7 Regression Analysis
# GDP per capita is logged because income variables are usually right-skewed.
life_expectancy_model <- lm(
life_expectancy ~ log_gdp_per_capita + health_expenditure +
unemployment + inflation + urban_population,
data = wdi_regression
)
model_summary <- summary(life_expectancy_model)
coefficient_table <- as.data.frame(coef(model_summary)) |>
rownames_to_column("variable") |>
rename(
estimate = Estimate,
standard_error = `Std. Error`,
t_value = `t value`,
p_value = `Pr(>|t|)`
)
kable(
coefficient_table,
digits = 4,
caption = "Linear Regression Results"
)| variable | estimate | standard_error | t_value | p_value |
|---|---|---|---|---|
| (Intercept) | 31.3488 | 0.6310 | 49.6828 | 0.0000 |
| log_gdp_per_capita | 4.3600 | 0.0979 | 44.5546 | 0.0000 |
| health_expenditure | 0.2507 | 0.0355 | 7.0574 | 0.0000 |
| unemployment | -0.0767 | 0.0153 | -5.0250 | 0.0000 |
| inflation | 0.0029 | 0.0049 | 0.5999 | 0.5486 |
| urban_population | 0.0285 | 0.0060 | 4.7339 | 0.0000 |
fit_statistics <- tibble(
r_squared = model_summary$r.squared,
adjusted_r_squared = model_summary$adj.r.squared,
residual_standard_error = model_summary$sigma,
observations = nobs(life_expectancy_model)
)
kable(
fit_statistics,
digits = 3,
caption = "Model Fit Statistics"
)| r_squared | adjusted_r_squared | residual_standard_error | observations |
|---|---|---|---|
| 0.719 | 0.718 | 4.284 | 2350 |
The model uses logged GDP per capita because income is usually highly right-skewed. This allows the coefficient on log_gdp_per_capita to be interpreted as the expected change in life expectancy associated with a proportional change in income, holding the other variables constant.

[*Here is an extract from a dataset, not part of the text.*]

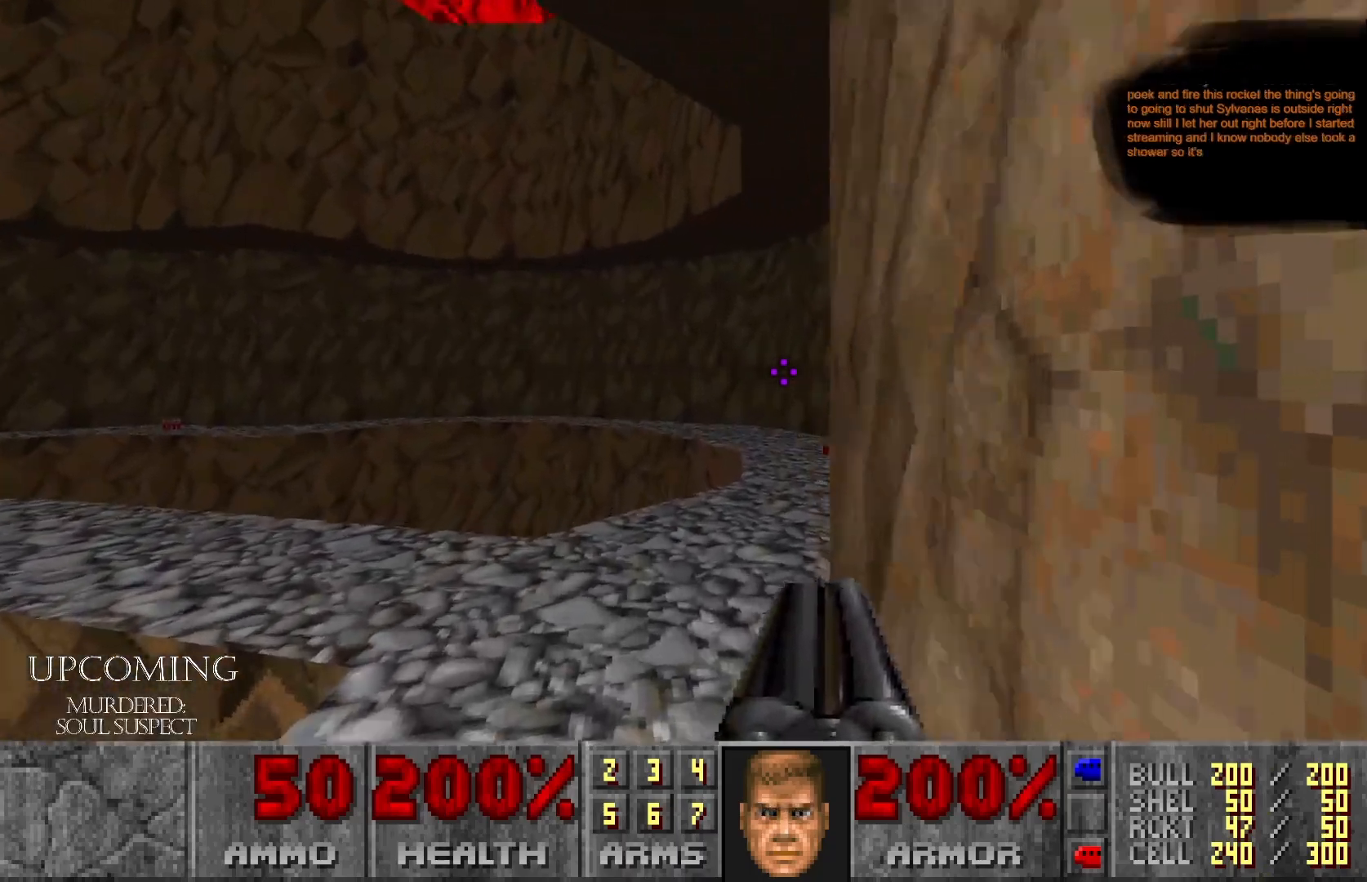
{"buttons": [], "left_stick": "center", "right_stick": "center", "events": [[50, "right_stick", "left"], [150, "left_stick", "up-right"], [250, "right_stick", "center"], [317, "left_stick", "center"]]}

8 Regression Visualizations
ggplot(wdi_regression, aes(x = log_gdp_per_capita, y = life_expectancy)) +
geom_point(alpha = 0.35, color = "#345995") +
geom_smooth(method = "lm", se = TRUE, color = "#c44536") +
labs(
title = "Life Expectancy and GDP per Capita",
x = "Log GDP per capita",
y = "Life expectancy at birth (years)"
)ggplot(wdi_regression, aes(x = health_expenditure, y = life_expectancy)) +
geom_point(alpha = 0.35, color = "#2f6f73") +
geom_smooth(method = "lm", se = TRUE, color = "#c44536") +
labs(
title = "Life Expectancy and Health Expenditure",
x = "Current health expenditure (% of GDP)",
y = "Life expectancy at birth (years)"
)9 Interpretation
The expected signs of the main coefficients are based on economic theory. GDP per capita is expected to have a positive relationship with life expectancy because higher income can improve nutrition, housing, sanitation, and access to medical services. Health expenditure is also expected to be positively related to life expectancy because it reflects investment in health systems. Unemployment and inflation are expected to have negative relationships because they may represent weaker labor market conditions and macroeconomic instability. Urban population share may be positive if urbanization improves access to hospitals, education, and infrastructure, although the effect can vary across countries.
This regression is an associational model, not a causal model. The results show whether the selected economic indicators are correlated with life expectancy after controlling for the other variables in the model. A stronger causal analysis would require additional design choices, such as country fixed effects, year fixed effects, instrumental variables, or a more detailed panel-data strategy.
10 Conclusion
This WDI regression dataset is appropriate for the assignment because it has a continuous target variable, more than 500 observations, and more than 5 variables. The analysis focuses on life expectancy as an economic development outcome and studies how income, health investment, labor market conditions, macroeconomic stability, and urbanization are associated with differences in life expectancy across countries.